The source has the same row appearing N times (replay, faulty producer, whatever). Target should hold one row per logical key.

# Deduplicate first using row_number
w = Window.partitionBy("event_id").orderBy("ingest_time")
deduped = source.withColumn("rn", row_number().over(w)) \
                .filter("rn = 1") \
                .drop("rn")

target.alias("t").merge(
    deduped.alias("s"),
    "t.event_id = s.event_id"
) \
 .whenNotMatchedInsertAll() \
 .execute()

Because the source is deduped and we only INSERT (no UPDATE), repeated runs are effectively idempotent. Existing target rows just stay; new ones get added.

For high-throughput streaming, the same pattern works with .foreachBatch():

def upsert_batch(microbatch_df, batch_id):
    deduped = microbatch_df.dropDuplicates(["event_id"])
    target.alias("t").merge(deduped.alias("s"), "t.event_id = s.event_id") \
                     .whenNotMatchedInsertAll() \
                     .execute()

stream.writeStream \
    .foreachBatch(upsert_batch) \
    .option("checkpointLocation", "/chk/events") \
    .start()

Pattern 5: Slowly-changing-dimension type 2 (history-preserving updates)

You have a user dimension table. Address changes happen but you want to keep history: the previous row stays in the table, marked as no-longer-current; a new row is inserted as the current state.

This is the classic SCD-2 pattern. MERGE handles it in two steps:

# Step 1: close the currently-active row for any user whose data changed
target.alias("t").merge(
    changes.alias("s"),
    "t.user_id = s.user_id AND t.is_current = true"
) \
 .whenMatchedUpdate(
     condition="t.address != s.address",
     set={"is_current": "false", "valid_until": "s.event_time"}
 ) \
 .execute()

# Step 2: insert new current rows for the changes
new_rows = changes.withColumn("is_current", lit(True)) \
                  .withColumn("valid_from", col("event_time")) \
                  .withColumn("valid_until", lit(None).cast("timestamp"))

new_rows.write.format("delta").mode("append").save("/data/silver/users")

Two passes (close + insert) is conceptually cleaner than trying to do it in one MERGE. Performance is similar in practice; readability wins.

Performance gotchas

A few things that bit me:

Z-order on the merge key, or pay for it. MERGE has to scan the target to find matches. If your target is big and the merge key isn’t co-located, every MERGE is a full table scan.

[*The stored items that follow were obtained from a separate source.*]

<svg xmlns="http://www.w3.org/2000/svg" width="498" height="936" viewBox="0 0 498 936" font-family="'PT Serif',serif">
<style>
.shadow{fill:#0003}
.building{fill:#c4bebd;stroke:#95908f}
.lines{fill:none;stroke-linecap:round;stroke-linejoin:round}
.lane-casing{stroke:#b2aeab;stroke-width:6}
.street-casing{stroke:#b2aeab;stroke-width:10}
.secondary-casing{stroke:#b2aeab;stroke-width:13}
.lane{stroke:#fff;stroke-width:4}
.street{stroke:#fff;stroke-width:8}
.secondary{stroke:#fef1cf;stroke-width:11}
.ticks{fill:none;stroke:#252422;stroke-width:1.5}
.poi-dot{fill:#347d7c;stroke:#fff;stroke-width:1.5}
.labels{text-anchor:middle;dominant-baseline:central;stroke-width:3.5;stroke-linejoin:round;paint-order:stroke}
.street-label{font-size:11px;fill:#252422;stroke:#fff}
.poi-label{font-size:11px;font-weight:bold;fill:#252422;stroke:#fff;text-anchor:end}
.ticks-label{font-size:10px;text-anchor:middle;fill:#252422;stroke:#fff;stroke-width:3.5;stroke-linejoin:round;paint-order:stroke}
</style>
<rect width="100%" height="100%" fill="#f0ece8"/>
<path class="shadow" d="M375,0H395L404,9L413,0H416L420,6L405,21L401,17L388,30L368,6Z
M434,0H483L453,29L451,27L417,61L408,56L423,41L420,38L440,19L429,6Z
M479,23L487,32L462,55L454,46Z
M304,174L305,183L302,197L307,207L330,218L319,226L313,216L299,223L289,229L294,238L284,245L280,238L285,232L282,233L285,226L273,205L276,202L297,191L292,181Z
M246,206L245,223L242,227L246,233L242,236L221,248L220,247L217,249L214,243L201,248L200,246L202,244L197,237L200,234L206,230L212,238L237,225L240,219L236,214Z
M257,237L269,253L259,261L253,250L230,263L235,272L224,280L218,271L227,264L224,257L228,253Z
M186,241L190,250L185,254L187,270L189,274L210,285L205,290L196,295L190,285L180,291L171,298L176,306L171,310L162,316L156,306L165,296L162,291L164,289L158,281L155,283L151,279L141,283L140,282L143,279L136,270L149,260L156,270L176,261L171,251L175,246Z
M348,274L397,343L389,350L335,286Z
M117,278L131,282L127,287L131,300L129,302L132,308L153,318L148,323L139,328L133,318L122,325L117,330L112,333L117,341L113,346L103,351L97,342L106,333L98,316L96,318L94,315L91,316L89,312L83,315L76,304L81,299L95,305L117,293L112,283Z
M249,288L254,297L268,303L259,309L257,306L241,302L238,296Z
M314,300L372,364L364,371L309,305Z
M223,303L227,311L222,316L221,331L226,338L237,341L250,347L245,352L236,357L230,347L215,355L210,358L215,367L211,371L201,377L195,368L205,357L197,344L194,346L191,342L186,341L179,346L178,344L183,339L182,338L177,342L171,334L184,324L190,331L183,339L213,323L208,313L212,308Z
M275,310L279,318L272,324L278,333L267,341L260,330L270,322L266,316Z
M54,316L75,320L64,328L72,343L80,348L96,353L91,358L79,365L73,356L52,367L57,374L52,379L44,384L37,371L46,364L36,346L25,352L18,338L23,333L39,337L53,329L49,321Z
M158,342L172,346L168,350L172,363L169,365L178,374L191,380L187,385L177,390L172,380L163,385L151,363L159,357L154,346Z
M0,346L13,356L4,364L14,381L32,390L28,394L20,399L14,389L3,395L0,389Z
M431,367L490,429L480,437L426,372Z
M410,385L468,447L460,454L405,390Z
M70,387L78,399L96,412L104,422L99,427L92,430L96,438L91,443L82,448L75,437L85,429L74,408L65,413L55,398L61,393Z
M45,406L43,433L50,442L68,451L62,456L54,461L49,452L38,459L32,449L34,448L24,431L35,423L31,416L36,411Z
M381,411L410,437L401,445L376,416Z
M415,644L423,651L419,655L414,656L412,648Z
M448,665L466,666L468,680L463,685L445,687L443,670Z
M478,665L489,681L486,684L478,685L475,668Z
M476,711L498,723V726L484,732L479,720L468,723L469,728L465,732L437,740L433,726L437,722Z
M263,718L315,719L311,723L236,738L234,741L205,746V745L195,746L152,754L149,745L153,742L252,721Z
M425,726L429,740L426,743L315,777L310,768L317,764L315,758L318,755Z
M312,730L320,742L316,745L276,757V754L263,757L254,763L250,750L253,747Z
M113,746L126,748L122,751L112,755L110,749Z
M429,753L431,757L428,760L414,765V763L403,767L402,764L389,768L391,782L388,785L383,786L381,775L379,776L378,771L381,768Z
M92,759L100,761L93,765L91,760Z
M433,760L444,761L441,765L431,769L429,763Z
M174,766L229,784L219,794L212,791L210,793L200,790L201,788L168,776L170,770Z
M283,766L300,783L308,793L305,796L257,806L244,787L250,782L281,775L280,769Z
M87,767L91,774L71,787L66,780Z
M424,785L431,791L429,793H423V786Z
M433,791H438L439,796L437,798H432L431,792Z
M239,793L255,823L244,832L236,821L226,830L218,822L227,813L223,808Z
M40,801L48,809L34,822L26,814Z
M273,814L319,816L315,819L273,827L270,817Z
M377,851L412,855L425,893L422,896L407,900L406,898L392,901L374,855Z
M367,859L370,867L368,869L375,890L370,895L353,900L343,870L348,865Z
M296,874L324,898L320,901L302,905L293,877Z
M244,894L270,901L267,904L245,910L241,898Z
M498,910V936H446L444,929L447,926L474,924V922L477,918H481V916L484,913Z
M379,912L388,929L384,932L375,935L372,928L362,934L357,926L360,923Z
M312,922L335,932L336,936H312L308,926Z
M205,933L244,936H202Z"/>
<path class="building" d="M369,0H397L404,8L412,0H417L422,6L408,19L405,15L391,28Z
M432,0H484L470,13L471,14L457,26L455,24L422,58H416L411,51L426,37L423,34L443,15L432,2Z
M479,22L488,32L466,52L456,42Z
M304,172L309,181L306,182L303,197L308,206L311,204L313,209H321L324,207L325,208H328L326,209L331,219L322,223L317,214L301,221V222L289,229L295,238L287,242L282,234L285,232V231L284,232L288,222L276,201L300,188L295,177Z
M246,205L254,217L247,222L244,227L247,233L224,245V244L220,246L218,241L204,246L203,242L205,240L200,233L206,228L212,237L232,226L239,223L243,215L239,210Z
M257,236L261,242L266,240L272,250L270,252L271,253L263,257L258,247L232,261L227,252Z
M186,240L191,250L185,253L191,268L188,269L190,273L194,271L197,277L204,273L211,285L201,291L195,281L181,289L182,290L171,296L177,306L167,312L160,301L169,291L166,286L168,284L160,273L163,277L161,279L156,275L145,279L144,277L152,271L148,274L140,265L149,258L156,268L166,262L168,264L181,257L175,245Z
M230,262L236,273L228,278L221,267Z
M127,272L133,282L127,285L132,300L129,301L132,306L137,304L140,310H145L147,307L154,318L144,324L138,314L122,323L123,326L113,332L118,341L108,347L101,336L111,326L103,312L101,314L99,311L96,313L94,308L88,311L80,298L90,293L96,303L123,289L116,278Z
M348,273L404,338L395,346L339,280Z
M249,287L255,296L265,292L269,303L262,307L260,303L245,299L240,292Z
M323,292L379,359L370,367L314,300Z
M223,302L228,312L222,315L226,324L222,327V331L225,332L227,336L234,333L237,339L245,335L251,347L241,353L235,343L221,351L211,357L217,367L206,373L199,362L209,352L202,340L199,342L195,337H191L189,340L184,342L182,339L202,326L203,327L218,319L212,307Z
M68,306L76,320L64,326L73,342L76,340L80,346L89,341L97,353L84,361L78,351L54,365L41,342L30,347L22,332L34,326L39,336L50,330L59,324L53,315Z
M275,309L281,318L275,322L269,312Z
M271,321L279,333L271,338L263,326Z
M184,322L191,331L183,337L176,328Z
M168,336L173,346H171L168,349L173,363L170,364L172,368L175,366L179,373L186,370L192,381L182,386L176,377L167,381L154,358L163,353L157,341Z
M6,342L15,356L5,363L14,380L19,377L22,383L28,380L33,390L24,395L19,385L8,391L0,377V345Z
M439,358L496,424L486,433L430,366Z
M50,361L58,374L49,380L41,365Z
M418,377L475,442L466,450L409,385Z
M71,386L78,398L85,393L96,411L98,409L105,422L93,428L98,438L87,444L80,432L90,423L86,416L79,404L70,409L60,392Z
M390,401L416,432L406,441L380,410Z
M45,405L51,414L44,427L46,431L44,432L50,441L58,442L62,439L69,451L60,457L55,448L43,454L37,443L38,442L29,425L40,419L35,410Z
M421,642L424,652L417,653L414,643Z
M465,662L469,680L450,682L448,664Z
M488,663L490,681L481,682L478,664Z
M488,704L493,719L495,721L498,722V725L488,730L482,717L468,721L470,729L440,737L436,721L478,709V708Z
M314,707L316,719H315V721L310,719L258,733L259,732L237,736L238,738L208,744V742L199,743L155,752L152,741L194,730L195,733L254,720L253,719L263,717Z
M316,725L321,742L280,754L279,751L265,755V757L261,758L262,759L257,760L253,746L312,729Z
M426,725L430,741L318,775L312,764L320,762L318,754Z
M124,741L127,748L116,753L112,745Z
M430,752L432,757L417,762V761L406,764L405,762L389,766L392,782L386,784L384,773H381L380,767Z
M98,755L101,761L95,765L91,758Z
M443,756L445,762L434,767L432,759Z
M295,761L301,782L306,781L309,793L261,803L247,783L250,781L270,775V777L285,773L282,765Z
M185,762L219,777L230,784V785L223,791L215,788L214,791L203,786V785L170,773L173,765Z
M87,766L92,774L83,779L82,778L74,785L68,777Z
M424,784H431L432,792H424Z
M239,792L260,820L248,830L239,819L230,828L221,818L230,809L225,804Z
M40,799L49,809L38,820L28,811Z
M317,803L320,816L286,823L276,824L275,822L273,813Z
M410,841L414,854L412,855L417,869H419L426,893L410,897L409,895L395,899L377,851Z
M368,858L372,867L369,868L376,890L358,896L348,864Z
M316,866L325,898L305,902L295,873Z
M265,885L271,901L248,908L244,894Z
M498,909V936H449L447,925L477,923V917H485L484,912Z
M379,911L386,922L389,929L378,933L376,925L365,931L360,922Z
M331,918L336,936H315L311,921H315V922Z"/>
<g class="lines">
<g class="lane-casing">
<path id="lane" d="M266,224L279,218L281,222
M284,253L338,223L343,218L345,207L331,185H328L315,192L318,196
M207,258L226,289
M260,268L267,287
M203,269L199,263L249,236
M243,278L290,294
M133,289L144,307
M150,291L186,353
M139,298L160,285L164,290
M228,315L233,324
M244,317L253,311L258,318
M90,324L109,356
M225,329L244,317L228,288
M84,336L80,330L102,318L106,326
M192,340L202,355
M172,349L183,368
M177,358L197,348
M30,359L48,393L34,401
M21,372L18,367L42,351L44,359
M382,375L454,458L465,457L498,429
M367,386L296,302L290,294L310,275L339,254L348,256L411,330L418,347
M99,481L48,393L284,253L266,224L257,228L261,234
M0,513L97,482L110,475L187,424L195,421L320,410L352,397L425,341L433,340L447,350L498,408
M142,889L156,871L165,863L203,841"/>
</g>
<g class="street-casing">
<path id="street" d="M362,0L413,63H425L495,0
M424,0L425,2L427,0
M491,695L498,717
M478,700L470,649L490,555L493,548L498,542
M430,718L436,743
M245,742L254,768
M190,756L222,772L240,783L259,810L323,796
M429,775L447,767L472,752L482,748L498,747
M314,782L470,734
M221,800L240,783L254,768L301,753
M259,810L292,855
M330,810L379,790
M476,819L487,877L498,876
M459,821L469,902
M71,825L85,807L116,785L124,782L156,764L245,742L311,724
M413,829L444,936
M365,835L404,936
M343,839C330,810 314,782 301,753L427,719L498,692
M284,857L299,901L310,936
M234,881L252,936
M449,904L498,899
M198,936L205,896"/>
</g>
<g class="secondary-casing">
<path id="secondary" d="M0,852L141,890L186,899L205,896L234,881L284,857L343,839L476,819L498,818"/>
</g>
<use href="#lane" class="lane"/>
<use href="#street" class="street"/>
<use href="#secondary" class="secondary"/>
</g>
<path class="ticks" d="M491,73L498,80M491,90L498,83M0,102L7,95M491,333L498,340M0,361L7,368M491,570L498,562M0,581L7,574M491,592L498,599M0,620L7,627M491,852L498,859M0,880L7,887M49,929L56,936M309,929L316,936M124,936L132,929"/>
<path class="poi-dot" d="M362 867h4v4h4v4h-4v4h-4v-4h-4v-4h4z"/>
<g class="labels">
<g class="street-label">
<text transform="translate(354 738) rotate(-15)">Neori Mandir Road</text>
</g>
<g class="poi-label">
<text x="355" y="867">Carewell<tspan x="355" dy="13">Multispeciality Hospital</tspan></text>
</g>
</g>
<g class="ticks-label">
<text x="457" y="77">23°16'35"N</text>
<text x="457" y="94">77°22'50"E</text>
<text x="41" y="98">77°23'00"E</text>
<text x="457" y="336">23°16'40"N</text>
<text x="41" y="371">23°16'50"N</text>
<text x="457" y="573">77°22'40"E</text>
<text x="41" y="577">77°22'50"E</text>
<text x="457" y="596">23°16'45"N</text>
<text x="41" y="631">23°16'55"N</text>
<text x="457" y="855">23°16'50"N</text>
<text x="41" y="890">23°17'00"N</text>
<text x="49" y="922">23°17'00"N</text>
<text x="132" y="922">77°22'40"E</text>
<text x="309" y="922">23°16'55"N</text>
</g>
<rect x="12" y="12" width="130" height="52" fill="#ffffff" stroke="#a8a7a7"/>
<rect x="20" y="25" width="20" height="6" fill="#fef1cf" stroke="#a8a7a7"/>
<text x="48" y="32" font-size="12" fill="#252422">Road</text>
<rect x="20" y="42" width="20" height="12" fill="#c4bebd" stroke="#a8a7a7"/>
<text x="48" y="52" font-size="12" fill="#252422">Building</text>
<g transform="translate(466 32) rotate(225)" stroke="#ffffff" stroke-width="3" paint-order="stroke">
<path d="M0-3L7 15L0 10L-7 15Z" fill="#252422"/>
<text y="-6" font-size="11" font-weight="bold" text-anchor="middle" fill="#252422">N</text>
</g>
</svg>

OPTIMIZE table ZORDER BY (user_id) once a day, MERGE stays fast.

.whenMatchedUpdateAll() is wasteful for narrow updates. If you’re only updating two columns, name them in .set() instead. Updating-all writes the whole row even when 90% of fields are unchanged.

Watch the explain plan for BroadcastHashJoin. MERGE chooses join strategy based on source size estimate. If source is small but Spark thinks it’s big (stale stats), you’ll get a sort-merge join with a giant shuffle. Either ANALYZE TABLE for fresh stats, or hint broadcast(source) explicitly.

MERGE doesn’t compact files. Many small MERGEs leave many small files. Run OPTIMIZE periodically. delta.autoOptimize.optimizeWrite = true and delta.autoOptimize.autoCompact = true help, but they’re not free; benchmark on your workload.

What I no longer do

Full overwrite on every batch. Once the table is bigger than ~10 GB, the cost of rewriting it daily eclipses the cost of a MERGE.
INSERT INTO ... SELECT ... WHERE NOT EXISTS. That pattern works but is slower than MERGE because Spark can’t optimise the existence check the same way.
Custom dedup-then-overwrite scripts. MERGE handles the dedup case directly with dropDuplicates + whenNotMatchedInsertAll.

When NOT to use MERGE

Three cases:

Append-only event streams. If you never update or delete, a plain INSERT is faster.
Full table rebuilds. If today’s source is the entire authoritative state and the table is small, OVERWRITE is simpler and the same speed.
Highly write-skewed targets. If 99% of your MERGEs hit the same 1% of rows, you’ll fight contention. Consider partitioning by the hot key, or batching changes.

Closing

Five patterns, one mental model: MERGE is the conditional upsert with optional delete. Pattern-match on the WHEN clauses to express any of the five common shapes. Z-order the merge key, dedupe the source first, watch out for stale statistics. After a few weeks of using these in production, the old OVERWRITE-everything pipeline starts feeling primitive.